Tuhan menunjuk dan membuka jalan tidak selalu pada apa yang kita inginkan tetapi Dia menunjuk dan membuka jalan pada apa yang Dia mau. Dokter ini dibukakan Tuhan tentang kerohanian bersama dengan Tuhan. Adakah kita siap iman kita dioperasi oleh Tuhan? Ataukah kita masih bersikeras untuk jalan pada apa yang kita mau? Kalau kita mau mengikuti jalan Tuhan dibutuhkan kerendahan hati. Ayat 5 berkata Setiap orang yang tinggi hati adalah kekejian bagi TUHAN; sungguh, ia tidak akan luput dari hukuman. Ayat ini sebenarnya memukul kehidupan kita. Mengapa? Karena kita adalah orang sombong di hadapan Tuhan ketika kita tidak mengandalkan Tuhan dalam hidup kita. Kekejian adalah lawan , musuh dan ada pertentangan dengan Allah. Siapakah kita sehingga kita bisa tinggi hati dan menyombongkan diri di hadapan Tuhan? Bukankah kita di hadapan Tuhan hanya sebatas  hembusan nafas? Orang yang senantiasa mengandalkan dan melibatkan Tuhan adalah orang yang menyadari bahwa ia tidak dapat berbuat apa-apa di luar Tuhan. Orang yang mau mengandalkan Tuhan adalah orang yang selalu merasa sangat membutuhkan  Tuhan. Tiada hari dan waktu tanpa Tuhan, selalu butuh Tuhan. Ketika kita dekat dengan Tuhan  maka kita akan dibukakan jalan kemana untuk melangkah.

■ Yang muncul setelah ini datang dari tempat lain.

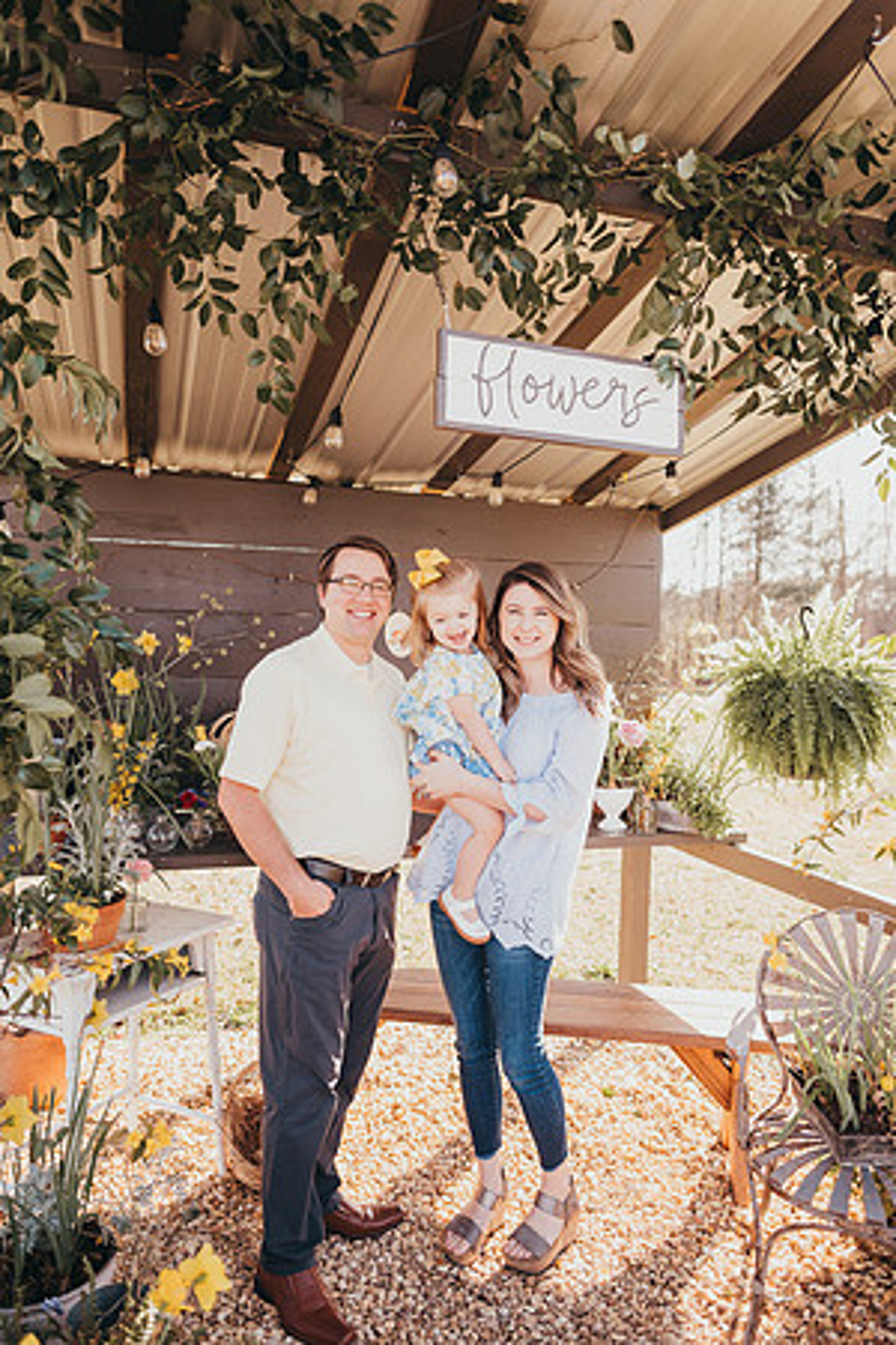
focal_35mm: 24
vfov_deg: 73.7
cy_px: 672
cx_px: 448
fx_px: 896
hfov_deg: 53.1
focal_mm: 24
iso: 125
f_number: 2.5
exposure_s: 1/400
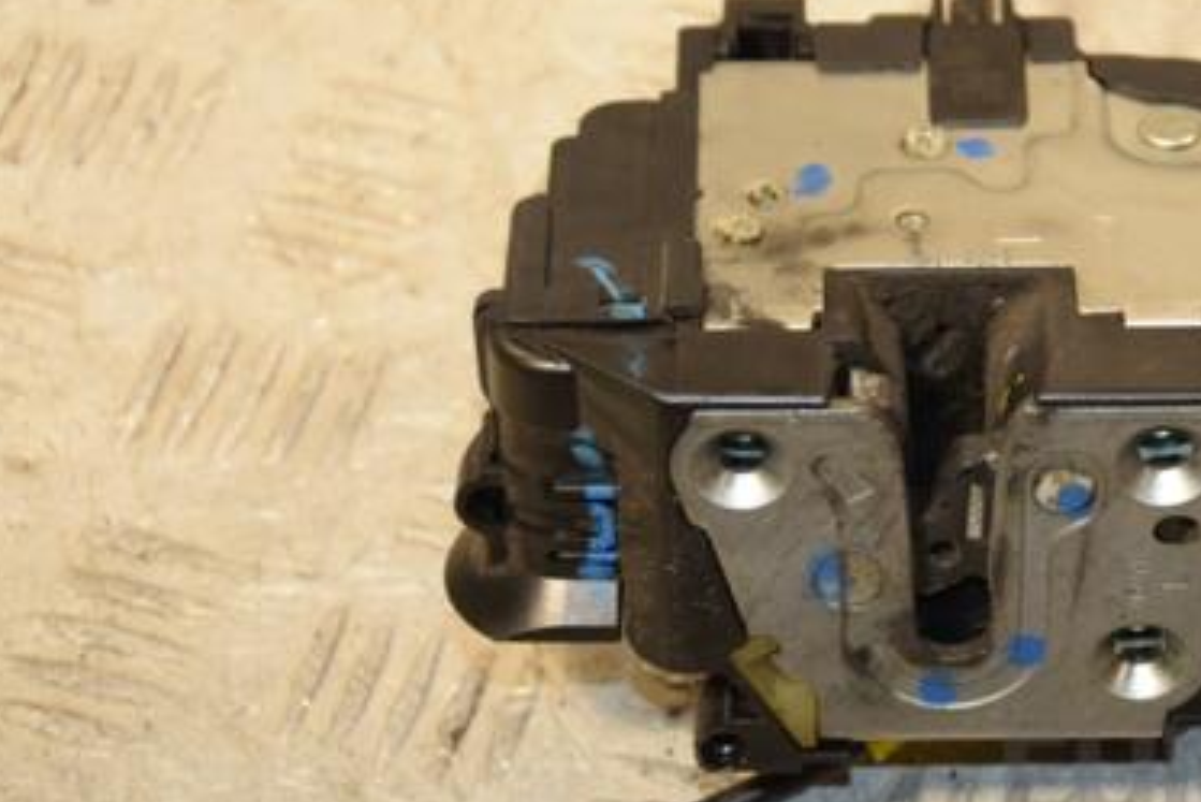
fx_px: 4672
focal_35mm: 140
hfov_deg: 14.6
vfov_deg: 9.8
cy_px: 345
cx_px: 943
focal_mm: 58
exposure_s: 1/160
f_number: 5
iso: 800
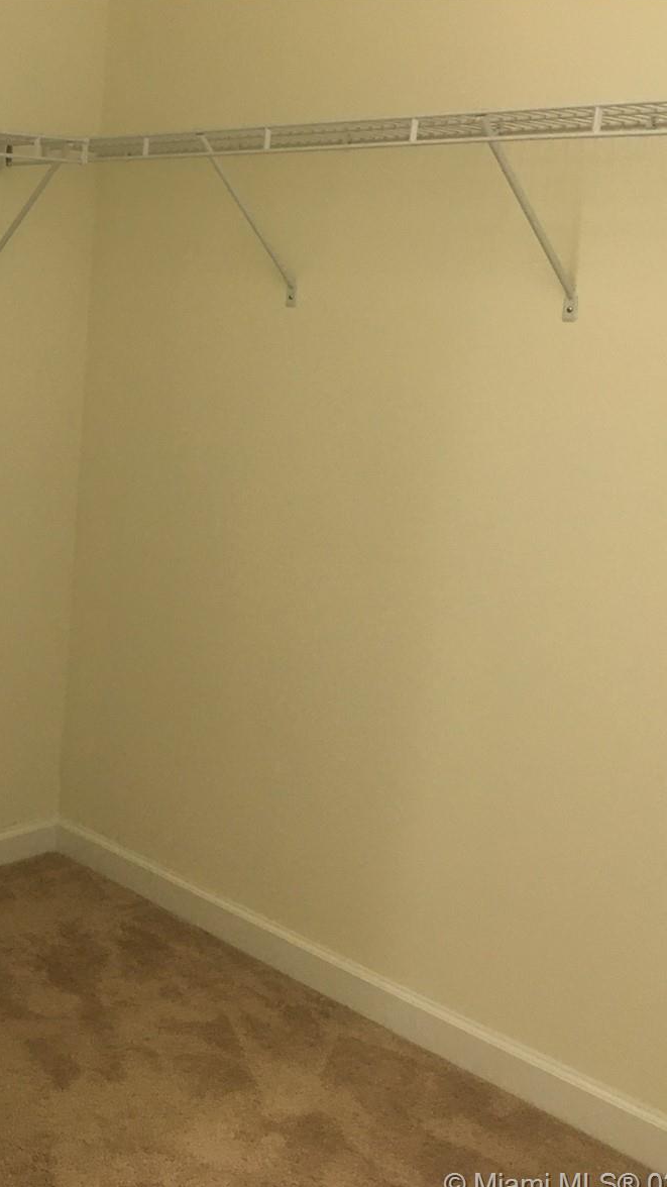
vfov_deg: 47.4
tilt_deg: -14.9
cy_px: 600
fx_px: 1353
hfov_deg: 25.9
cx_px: -35
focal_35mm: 43
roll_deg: -2.0
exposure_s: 1/30
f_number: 2.2
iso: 80
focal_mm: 4.15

3.     Allah yang berotoritas.

Hati manusia memikirkan jalannya tetapi Tuhanlah yang menentukan arahnya. Bagian ini menarik. Ayat 1 dibuka dengan “hati” dan ayat 9 ditutup dengan “hati”. Ayat 1 dikatakan “manusia menimbang-nimbang”, ayat 9 dikatakan “manusia memikir-mikirkan”. Berarti manusia berada di satu posisi lebih menempatkan kemampuan dan kekuatan diri yang diawali dari keadaan manusia dan ditutup lagi dengan keadaan manusia dan disimpulkan dengan kalimat “Tuhanlah yang menentukan arah”. Manusia boleh merencanakan tetapi Allah yang menentukan. Ini adalah sebuah pernyataan yang tegas bahwa sehebat dan sekuat apapun kita, kita tidak akan pernah bisa melawan kehendak Tuhan dalam kehidupan kita. Kita boleh punya rencana (planning) jauh-jauh hari tetapi tetap melibatkan Tuhan.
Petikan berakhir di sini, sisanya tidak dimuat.